Phase transition in training for feature sparsity: Around 1.6B tokens, there was a seeming phase transition where ultra low density features started becoming more common. I was re-initialising the weights every 120M tokens for features of frequency less than 1e-5, but I found that around 1.6B (the 13th ish reset) they started to drift upwards in frequency, and at some point crossed the 1e-5 boundary (which broke my resetting code!). By 2B tokens they were mostly 1e-4.5 to 1e-4, still a distinct mode, but drifting upwards. It's a bit hard to tell, but I don't think there was a constant upward drift, it seems to only happen in late training, based on inspecting checkpoints
(Figure note: the spike at -6.5 corresponds to features that never fire)
Implementation Details
Misc Questions
Should encoder and decoder weights be tied? In this paper, the encoder and decoder weights are untied, while in Cunningham et al they’re tied (tied meaning W_dec = W_enc.T). I agree with the argument given in this paper that, conceptually, the encoder and decoder are doing different things and should not be tied. I trained my autoencoders with untied encoder and decoder.

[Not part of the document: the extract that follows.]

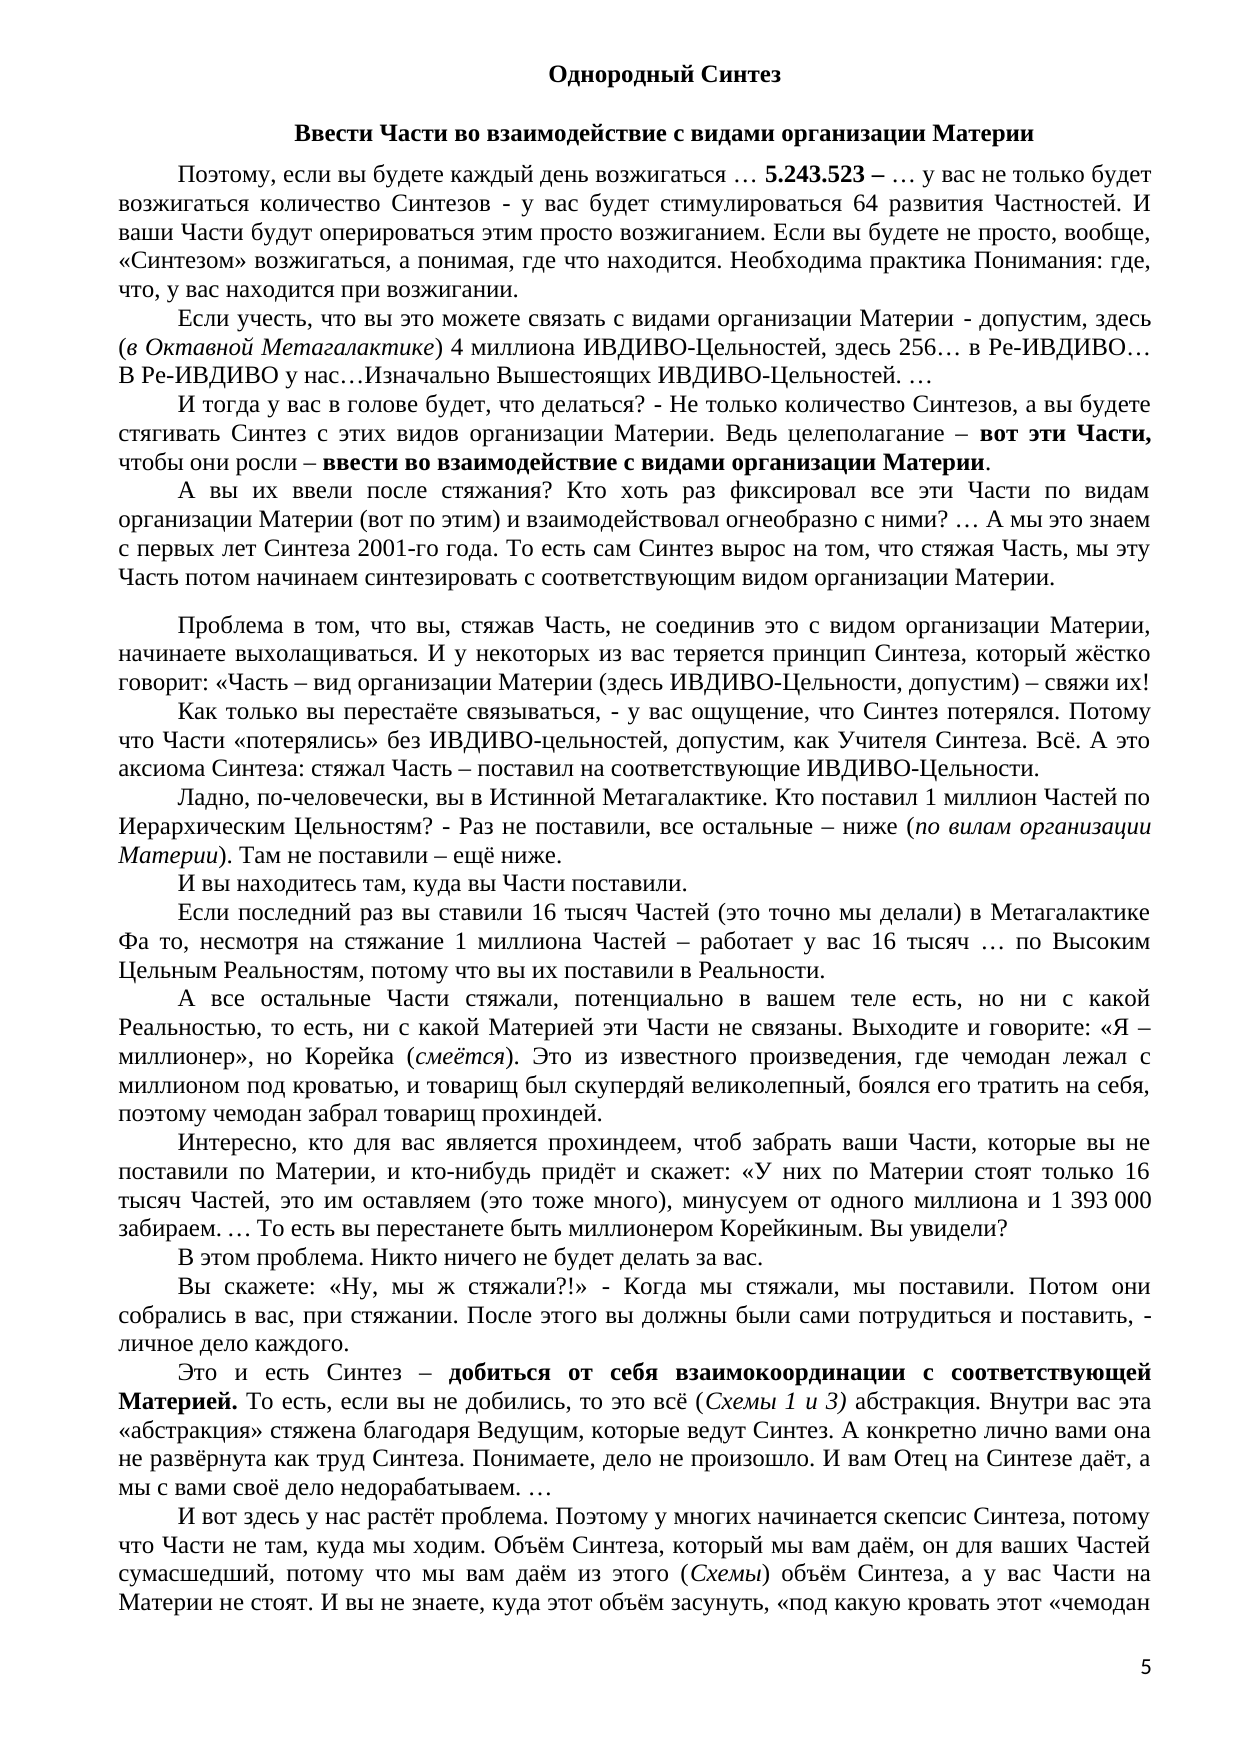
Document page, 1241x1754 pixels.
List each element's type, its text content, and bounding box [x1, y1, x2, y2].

My intuition is that, for each feature, there’s a “representation” direction (its contribution when present) and a “detection” direction (what we project onto to recover that feature’s coefficient). There’s a sparse set of active features, and we expect the MLP activations to be well approximated by a sparse linear combination of these features and their representation direction - this is represented by the decoder. To extract a feature’s coefficient, we need to project onto some direction, the detection direction (represented by the encoder). Naively, this is equal to representation direction (intuitively, the dual of the vector). But this only makes sense if all representation directions are orthogonal! We otherwise get interference from features with non-zero cosine sim between representations, and the optimal detection direction is plausibly different. Superposition implies more directions than dimensions, so they can’t all be orthogonal!

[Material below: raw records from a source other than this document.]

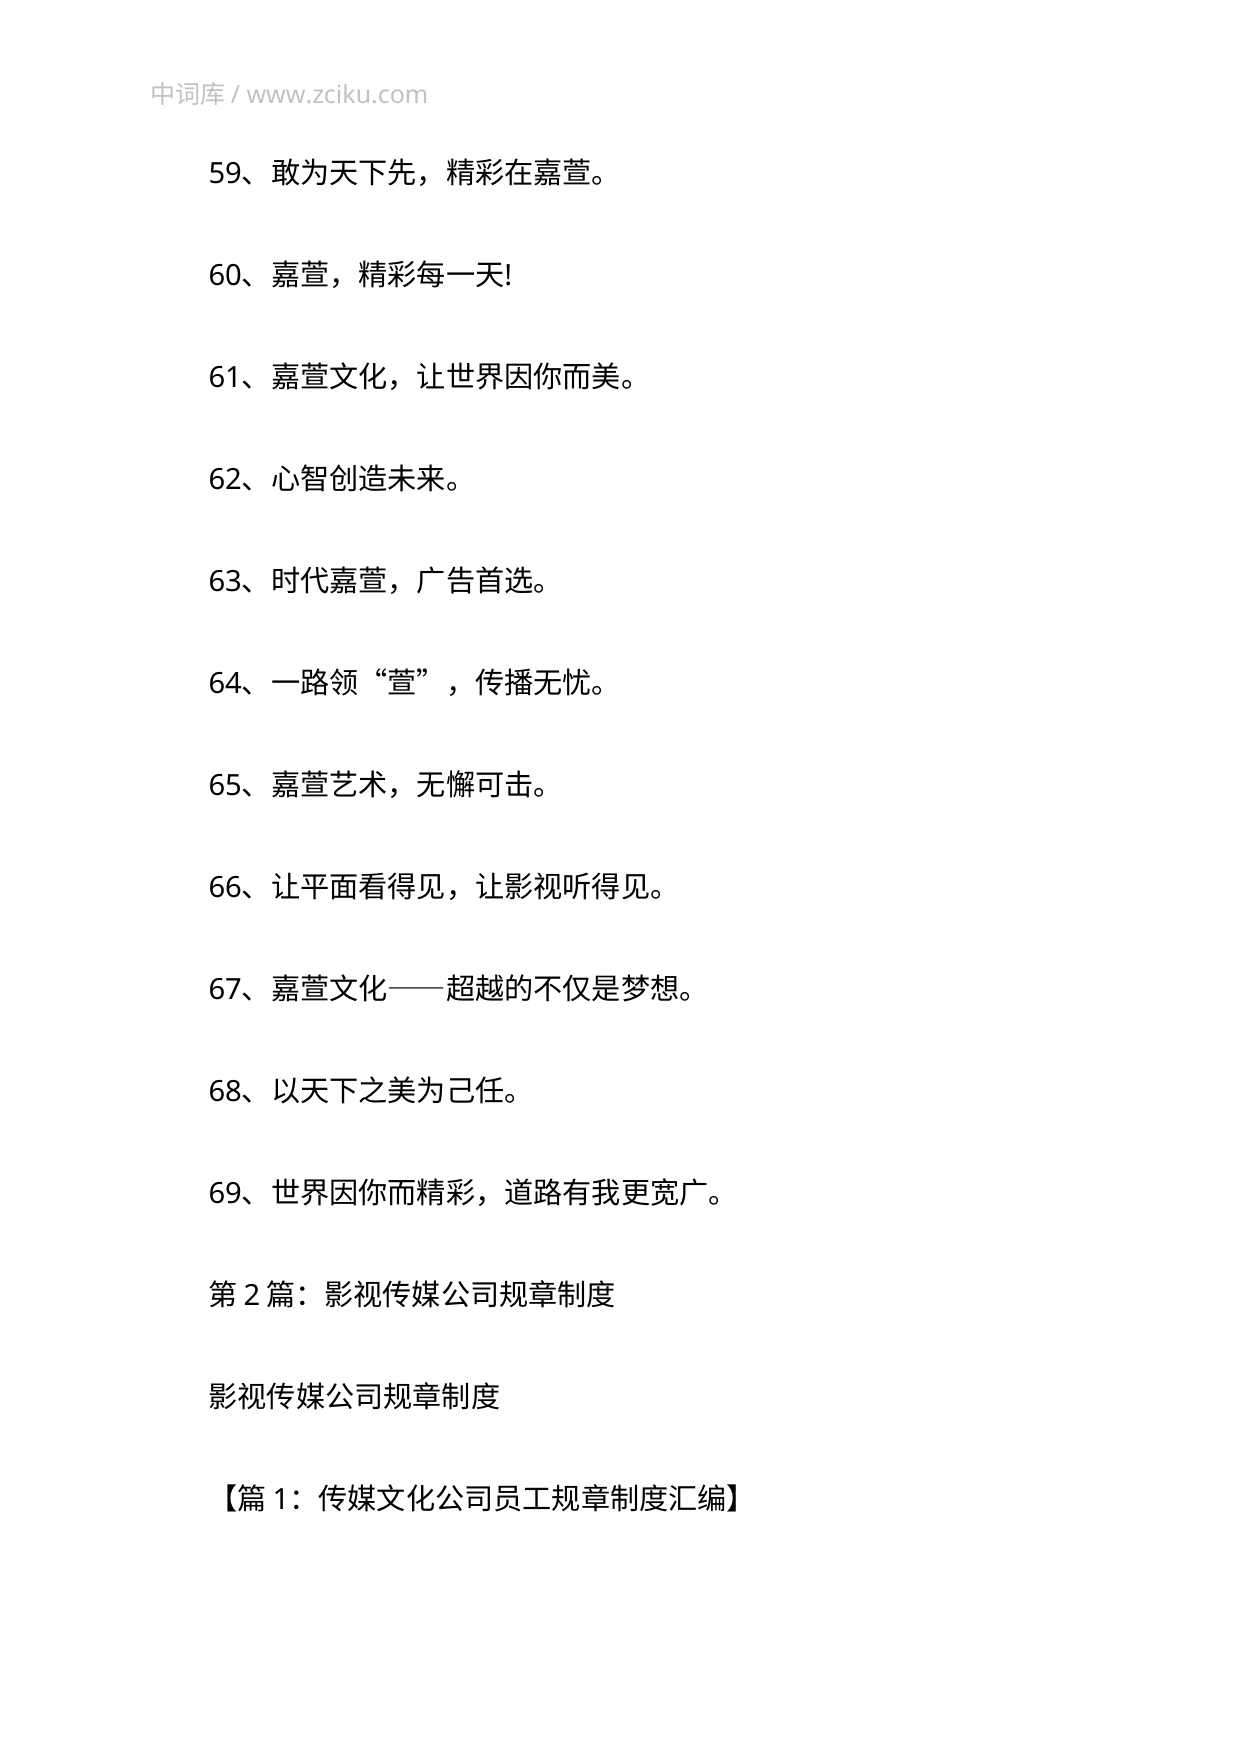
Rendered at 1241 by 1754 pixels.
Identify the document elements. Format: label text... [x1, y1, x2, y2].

text 62、心智创造未来。 [150, 456, 1090, 498]
text 69、世界因你而精彩，道路有我更宽广。 [150, 1170, 1090, 1212]
text 68、以天下之美为己任。 [150, 1068, 1090, 1110]
text 影视传媒公司规章制度 [150, 1374, 1090, 1416]
text 64、一路领“萱”，传播无忧。 [150, 660, 1090, 702]
text 63、时代嘉萱，广告首选。 [150, 558, 1090, 600]
text 61、嘉萱文化，让世界因你而美。 [150, 354, 1090, 396]
text 67、嘉萱文化——超越的不仅是梦想。 [150, 966, 1090, 1008]
text 【篇1：传媒文化公司员工规章制度汇编】 [150, 1476, 1090, 1518]
text 66、让平面看得见，让影视听得见。 [150, 864, 1090, 906]
text 第2篇：影视传媒公司规章制度 [150, 1272, 1090, 1314]
text 60、嘉萱，精彩每一天! [150, 252, 1090, 294]
text 65、嘉萱艺术，无懈可击。 [150, 762, 1090, 804]
text 59、敢为天下先，精彩在嘉萱。 [150, 150, 1090, 192]
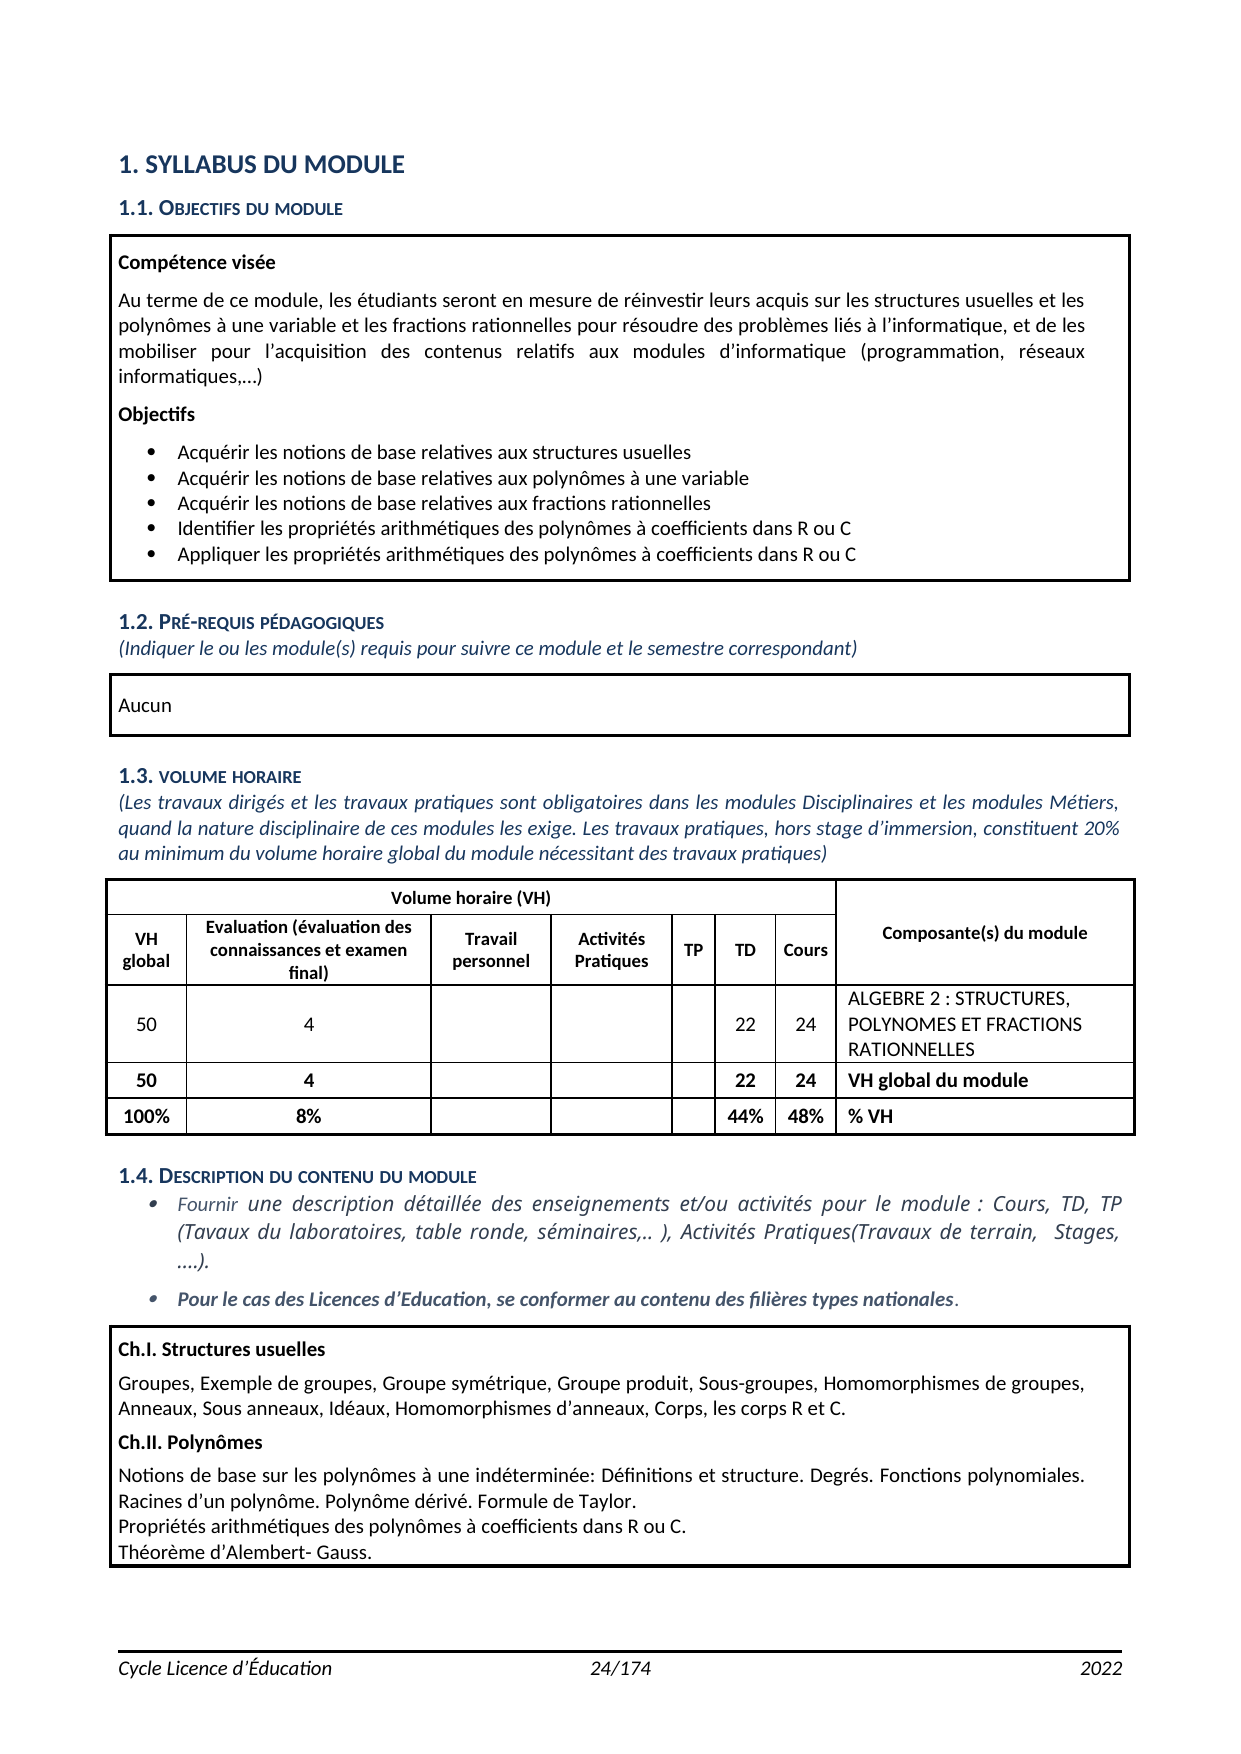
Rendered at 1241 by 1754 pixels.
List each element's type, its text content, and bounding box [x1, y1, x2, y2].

As some empirical evidence, we can check whether in practice the autoencoder “wants” to be tied by looking at the cosine sim between each feature’s encoder and decoder weights. The median (of non ultra low features) is 0.5! There’s some real correlation, but the autoencoder seems to prefer to have them not be equal. It also seems slightly bimodal (a big mode centered at 0.5 and one at 0.75 ish), I’m not sure why.

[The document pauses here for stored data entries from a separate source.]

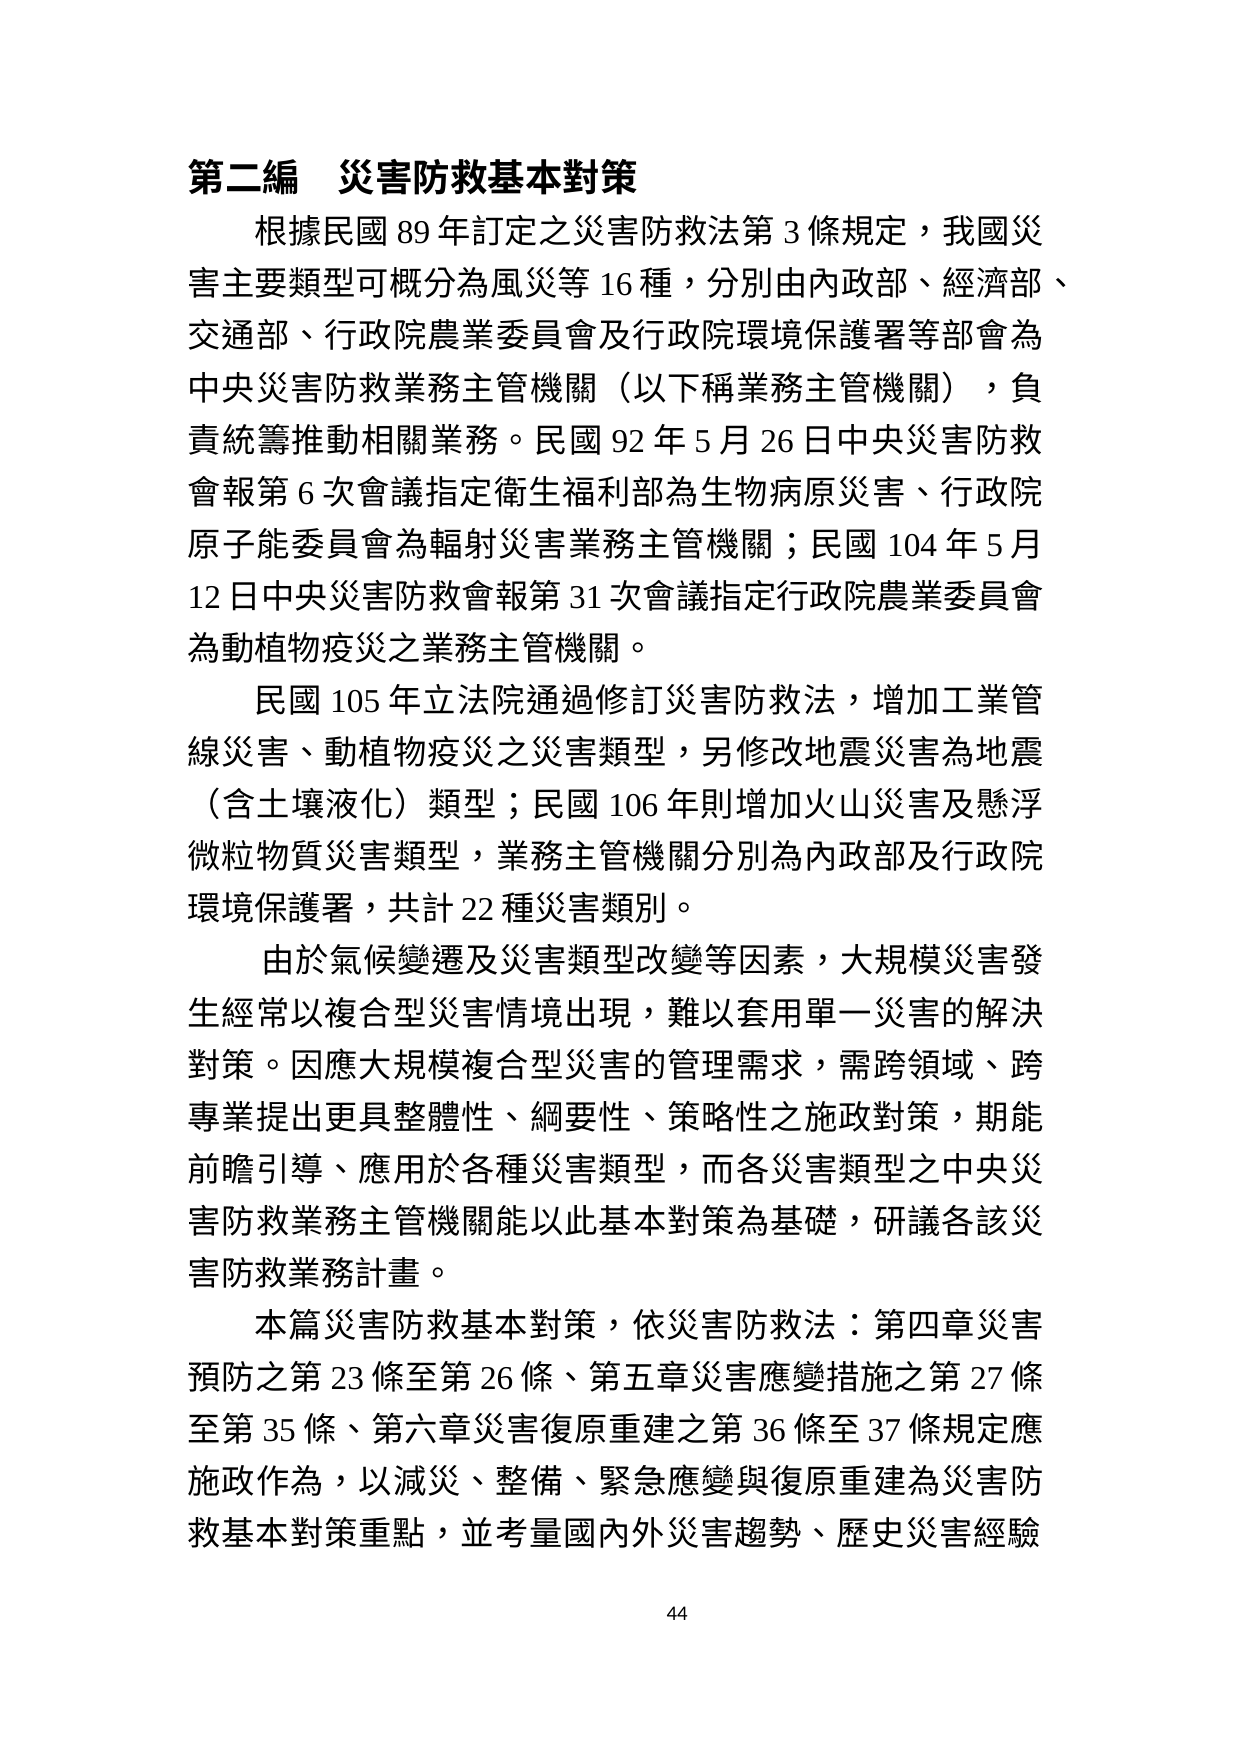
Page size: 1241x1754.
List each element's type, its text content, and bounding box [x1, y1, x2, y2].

text 民國105年立法院通過修訂災害防救法，增加工業管線災害、動植物疫災之災害類型，另修改地震災害為地震（含土壤液化）類型；民國106年則增加火山災害及懸浮微粒物質災害類型，業務主管機關分別為內政部及行政院環境保護署，共計22種災害類別。 [187, 671, 1044, 931]
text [187, 1296, 1044, 1556]
subtitle 第二編 災害防救基本對策 [187, 150, 1044, 202]
text 由於氣候變遷及災害類型改變等因素，大規模災害發生經常以複合型災害情境出現，難以套用單一災害的解決對策。因應大規模複合型災害的管理需求，需跨領域、跨專業提出更具整體性、綱要性、策略性之施政對策，期能前瞻引導、應用於各種災害類型，而各災害類型之中央災害防救業務主管機關能以此基本對策為基礎，研議各該災害防救業務計畫。 [187, 931, 1044, 1296]
text 根據民國89年訂定之災害防救法第3條規定，我國災害主要類型可概分為風災等16種，分別由內政部、經濟部、交通部、行政院農業委員會及行政院環境保護署等部會為中央災害防救業務主管機關（以下稱業務主管機關），負責統籌推動相關業務。民國92年5月26日中央災害防救會報第6次會議指定衛生福利部為生物病原災害、行政院原子能委員會為輻射災害業務主管機關；民國104年5月12日中央災害防救會報第31次會議指定行政院農業委員會為動植物疫災之業務主管機關。 [187, 202, 1044, 671]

Should we train autoencoders on the MLP output? One weird property of transformers is that the number of MLP neurons is normally significantly larger than the number of residual stream dimensions (2048 neurons, 512 residual dims for this model). This means that 75% of the MLP activation dimensions are in the nullspace of W_out (the output weights of the MLP layer, ie the down-projection) and so cannot matter causally for the model.
Intuitively, this means that a lot of the autoencoder’s capacity is wasted, representing the part of the MLP activations that doesn’t matter causally. A natural idea is to instead train the autoencoder on the MLP output (after applying W_out). This would get an autoencoder that’s 4x smaller and takes 4x less compute to run (for small autoencoders the cost of running the model dominates, but this may change for a very wide autoencoder). My guess is that W_out isn’t going to substantially change the features present in the MLP activations, but that training SAEs on the MLP output is likely a good idea (I sadly only thought of this after training my SAEs!)
Unsurprisingly, a significant fraction of each encoder and decoder weight is representing things in the null-space of W_out. Note that it’s significantly higher variance and heavier tailed than it would be for a random 512 dimensional subspace (a random baseline has mean 0.75 and std 0.013), suggesting that W_out is privileged (as is intuitive).